### Instruction
Would you set down the data that follows, word for word, without any pictures?

Electronics source listings
########

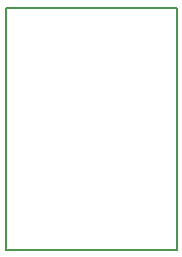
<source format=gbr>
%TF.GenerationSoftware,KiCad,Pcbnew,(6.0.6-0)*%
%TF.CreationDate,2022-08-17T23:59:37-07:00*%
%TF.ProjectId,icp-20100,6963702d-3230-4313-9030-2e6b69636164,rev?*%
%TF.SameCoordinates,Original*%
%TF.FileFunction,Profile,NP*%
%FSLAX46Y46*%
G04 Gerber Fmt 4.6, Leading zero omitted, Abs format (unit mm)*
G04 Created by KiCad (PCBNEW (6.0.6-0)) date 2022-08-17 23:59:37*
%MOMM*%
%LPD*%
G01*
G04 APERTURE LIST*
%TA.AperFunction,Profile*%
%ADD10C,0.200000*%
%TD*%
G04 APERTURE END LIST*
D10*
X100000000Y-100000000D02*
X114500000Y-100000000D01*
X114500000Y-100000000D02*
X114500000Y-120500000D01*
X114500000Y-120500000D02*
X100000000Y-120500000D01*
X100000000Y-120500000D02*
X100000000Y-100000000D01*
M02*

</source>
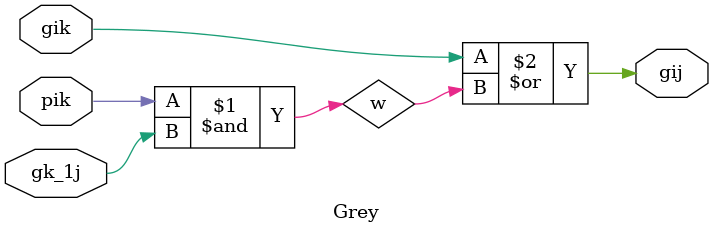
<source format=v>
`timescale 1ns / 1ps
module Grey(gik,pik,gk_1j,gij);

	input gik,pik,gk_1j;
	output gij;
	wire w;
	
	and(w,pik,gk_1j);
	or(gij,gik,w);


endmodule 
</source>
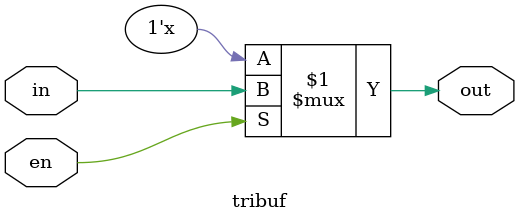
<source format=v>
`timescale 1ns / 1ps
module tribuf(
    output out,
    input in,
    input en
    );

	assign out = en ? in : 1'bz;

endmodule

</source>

########

### Exercise output
<source format=gbr>
%TF.GenerationSoftware,KiCad,Pcbnew,(6.0.6-0)*%
%TF.CreationDate,2022-08-17T23:59:37-07:00*%
%TF.ProjectId,icp-20100,6963702d-3230-4313-9030-2e6b69636164,rev?*%
%TF.SameCoordinates,Original*%
%TF.FileFunction,Profile,NP*%
%FSLAX46Y46*%
G04 Gerber Fmt 4.6, Leading zero omitted, Abs format (unit mm)*
G04 Created by KiCad (PCBNEW (6.0.6-0)) date 2022-08-17 23:59:37*
%MOMM*%
%LPD*%
G01*
G04 APERTURE LIST*
%TA.AperFunction,Profile*%
%ADD10C,0.200000*%
%TD*%
G04 APERTURE END LIST*
D10*
X100000000Y-100000000D02*
X114500000Y-100000000D01*
X114500000Y-100000000D02*
X114500000Y-120500000D01*
X114500000Y-120500000D02*
X100000000Y-120500000D01*
X100000000Y-120500000D02*
X100000000Y-100000000D01*
M02*

</source>
<source format=v>
`timescale 1ns / 1ps
module Grey(gik,pik,gk_1j,gij);

	input gik,pik,gk_1j;
	output gij;
	wire w;
	
	and(w,pik,gk_1j);
	or(gij,gik,w);


endmodule 
</source>
<source format=v>
`timescale 1ns / 1ps
module tribuf(
    output out,
    input in,
    input en
    );

	assign out = en ? in : 1'bz;

endmodule

</source>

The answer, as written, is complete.